Last fall, a student at South Side Elementary was looking to solve a problem.
As Ben Casson surveyed the playground during recess, he noticed some of his classmates being left out. That sent him to the Internet, where he found the perfect solution to his problem in the form of a Buddy Bench. A Buddy Bench is a place for kids to sit when they’re feeling left out. When another student sees one of their fellow classmates on the bench, they know to invite that person to come play.
The Buddy Bench has been a rousing success at South Side since its installation about a year ago. The story of Casson’s quest to help others earned national attention during a segment on the CBS Nightly News.
The project was so successful that South Side principal Dr. Anne Littleford reached out to Science Hill construction teacher Robbie Tester to build another bench for the school.

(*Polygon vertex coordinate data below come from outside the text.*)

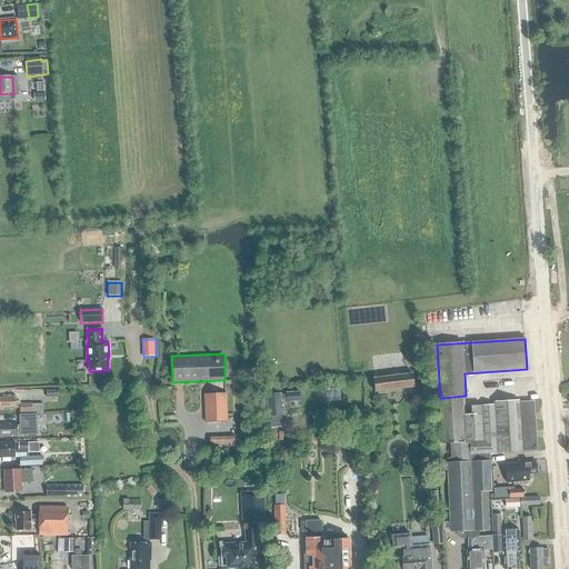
[(372,379),(375,392),(415,387),(412,375),(372,379)]
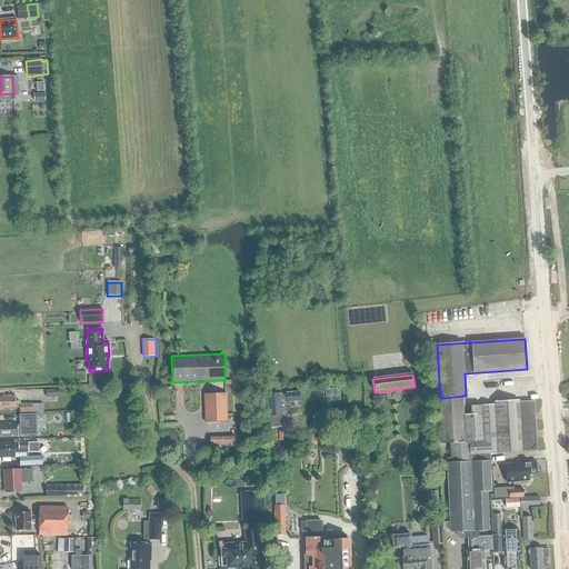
[(268,417),(269,417),(270,428),(282,427),(281,416),(282,416),(281,401),(286,400),(286,402),(300,401),(299,391),(286,392),(286,395),(281,395),(281,393),(267,395),(268,417)]
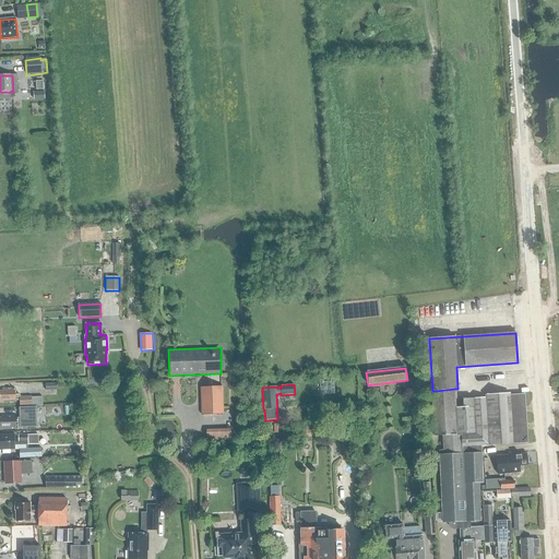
[(31,405),(37,404),(37,406),(43,406),(43,396),(37,396),(37,397),(31,397),(31,396),(21,397),(20,395),(15,396),(14,388),(2,389),(2,391),(0,391),(0,402),(15,402),(14,400),(19,400),(20,405),(31,405)]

Tester made the construction of the new Buddy Bench a project for his students, who have been more than happy to help students at South Side lend each other a helping hand.
“At first I didn’t even know what a Buddy Bench was, but once they explained it, I thought it was a really cool idea,” said Science Hill senior Mariah Anderson, who helped construct the new bench while taking part in her first construction class. “I wish that they had it when we were growing up, because I saw kids being left out, so I think this is a really nice thing to have.”While his students worked in teams to construct the bench out of wood, Tester set up a computerized router to etch “South Side Elementary Buddy Bench” onto the bench as the finishing touch to the project. Tester said the goal now is to put a Buddy Bench at every school in Johnson City.
“We thought we would make the first one, get it complete, put the finishing touches on it, customize it with South Side and take some pictures of it in its location at the school,” Tester said. “Then send that out to the different principals and say, ‘Hey, we’d be happy to make these benches for you, and all you’d have in it is the cost of materials.’ ”
What started with one selfless act by a fourth-grader could soon make a big impact on students all over Johnson City. For Science Hill senior Gavin Nickels, who chipped in and helped with the latest Buddy Bench, Casson’s compassion toward others has been inspirational.
“It really warms all of our hearts to know that we are making a different in young kids’ lives, and the thought process behind this Buddy Bench – by a little fourth-grader – really shows how thoughtful and nice some of the kids growing up are going to be,” Nickels said.